_Provided records_
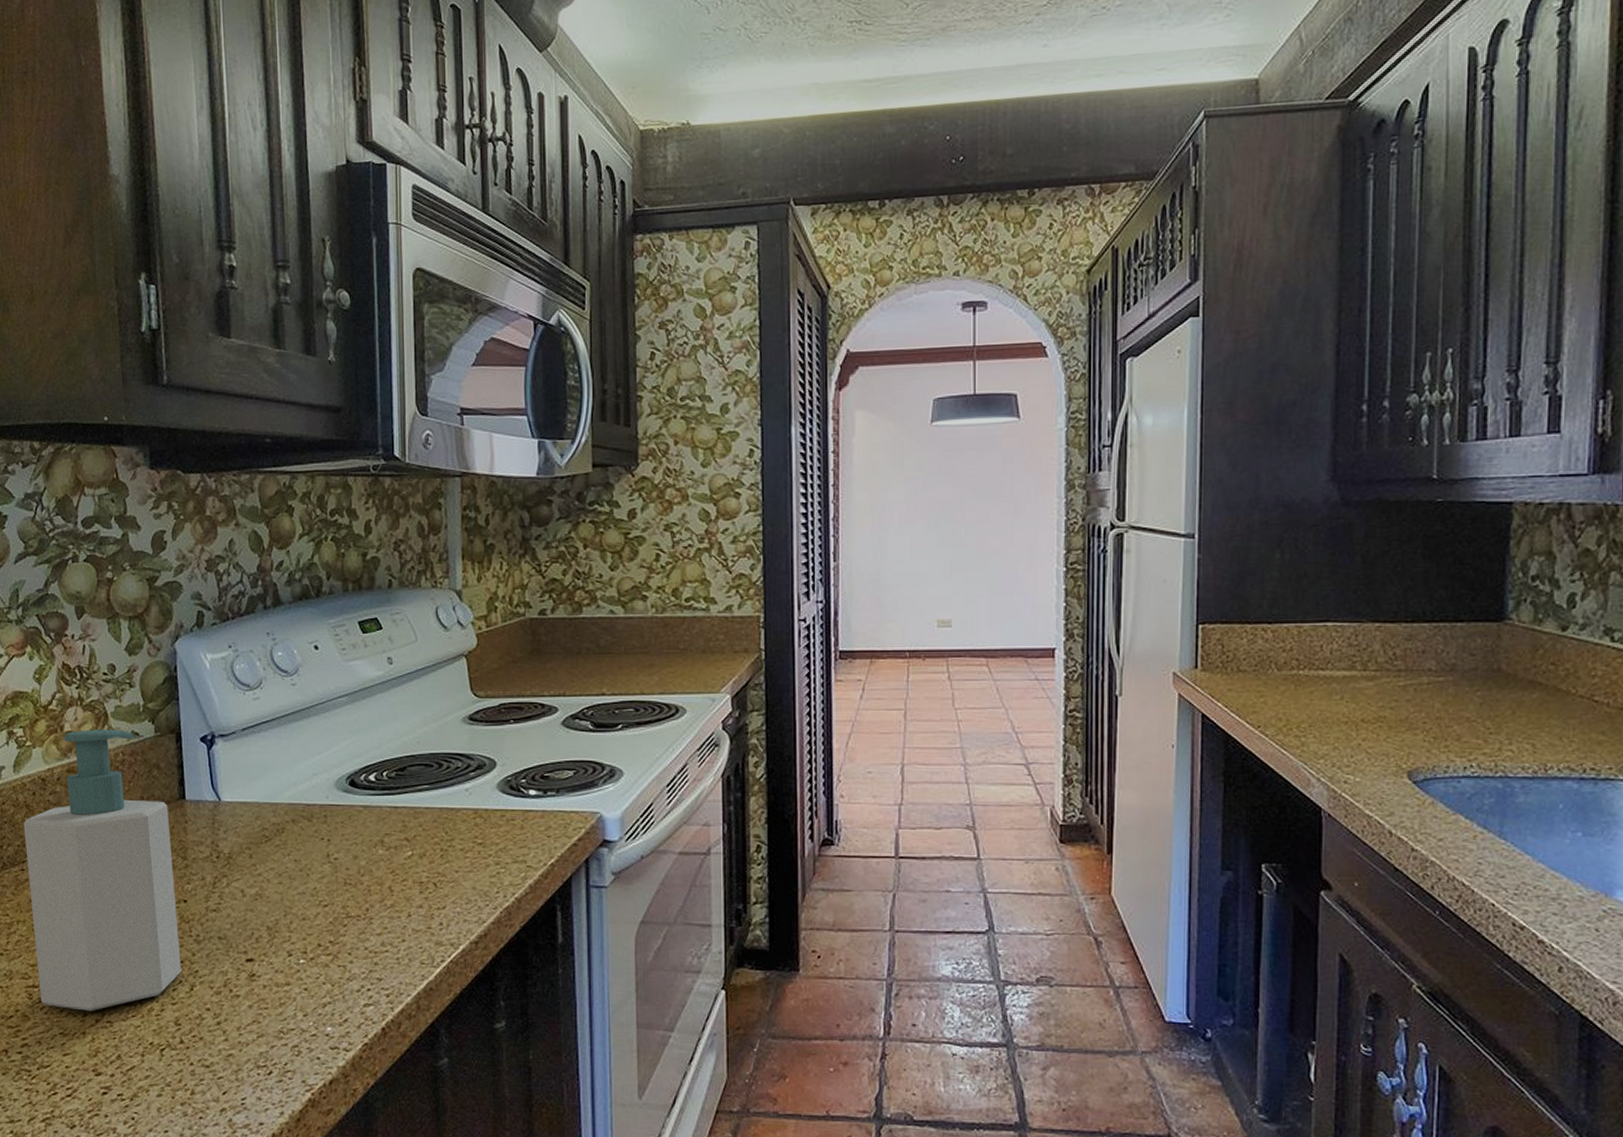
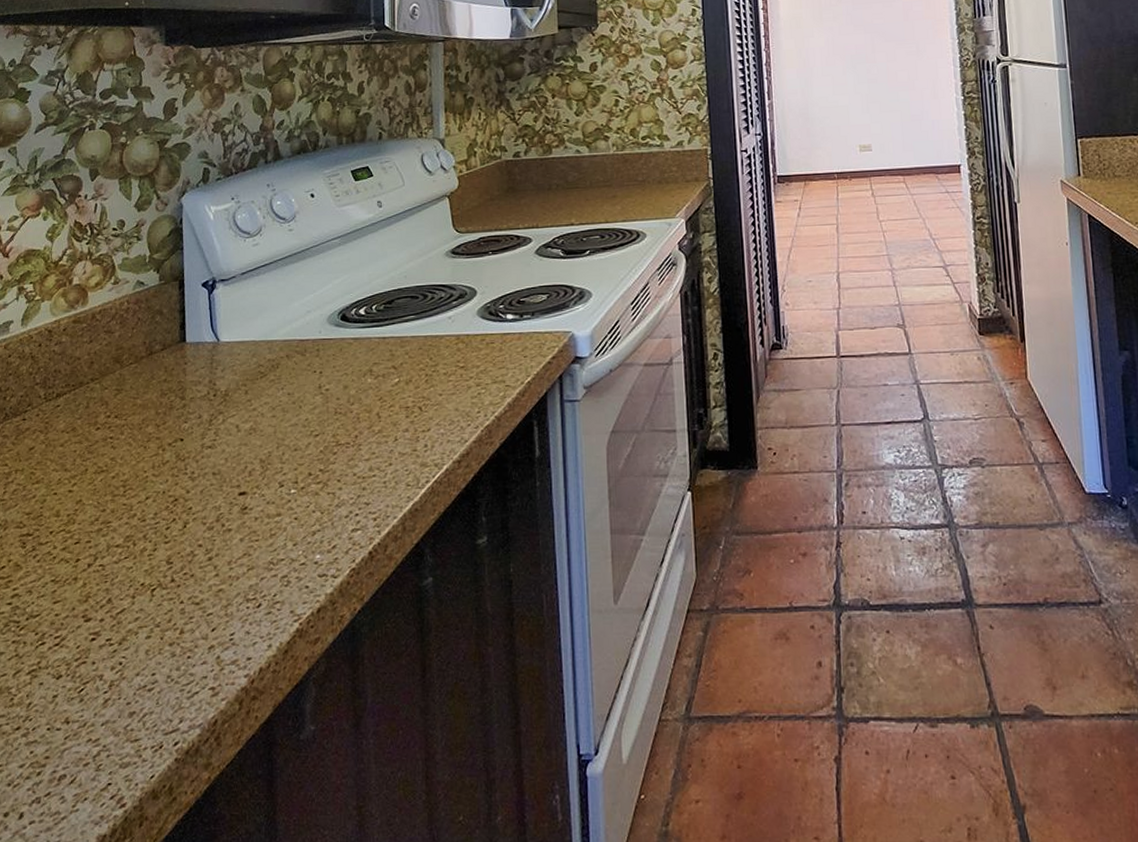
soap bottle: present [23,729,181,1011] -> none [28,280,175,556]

...

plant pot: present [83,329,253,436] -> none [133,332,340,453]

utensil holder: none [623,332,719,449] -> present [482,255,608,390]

---

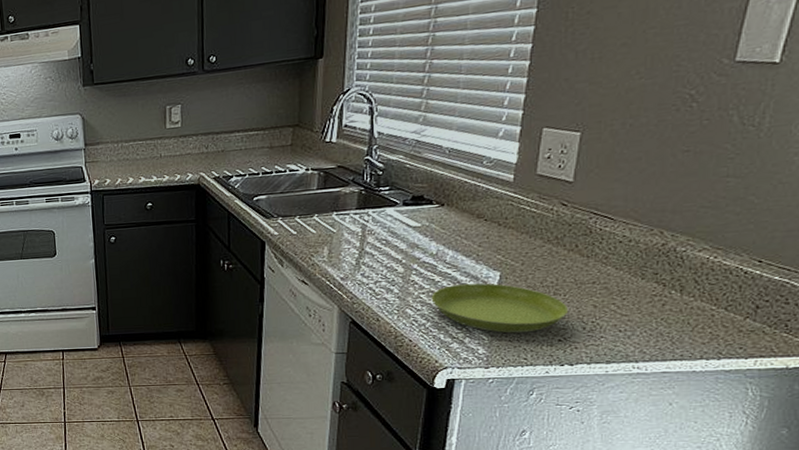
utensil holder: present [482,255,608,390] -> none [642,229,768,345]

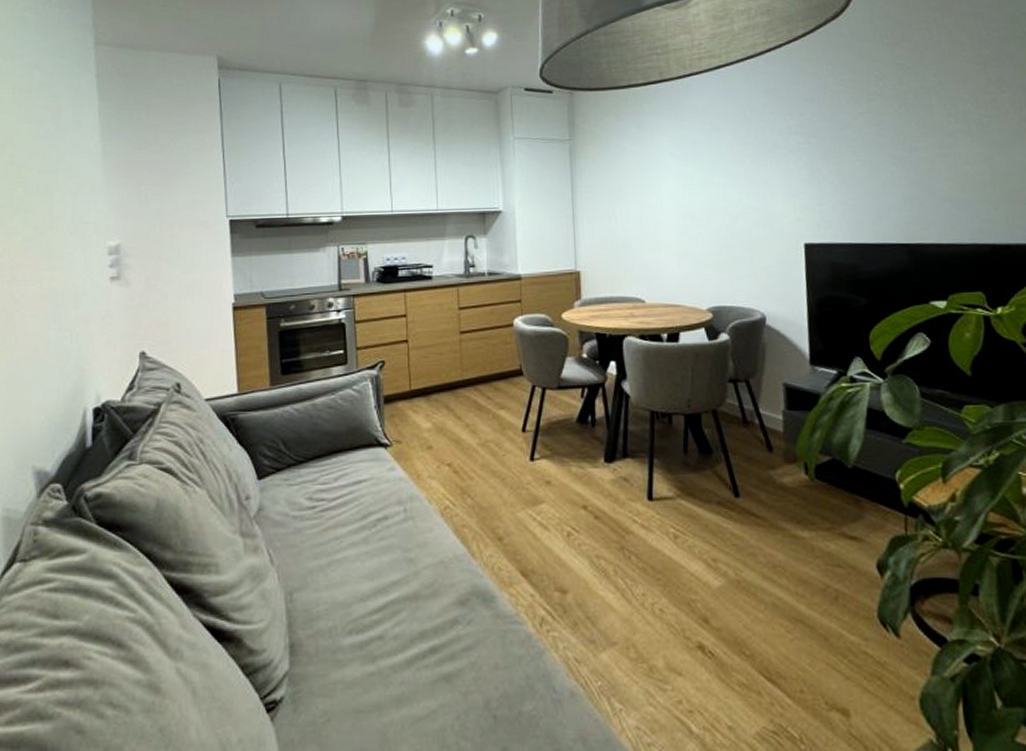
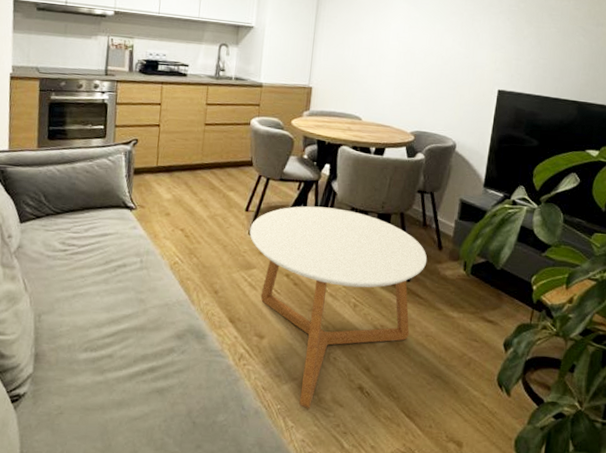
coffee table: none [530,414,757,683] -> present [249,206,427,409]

_Aim of the exercise_
Given the records above, return exactly the lines starting at the line containing "plant pot: present" and ending at the line containing "utensil holder: none", including both.

_Task output_
plant pot: present [83,329,253,436] -> none [133,332,340,453]

utensil holder: none [623,332,719,449] -> present [482,255,608,390]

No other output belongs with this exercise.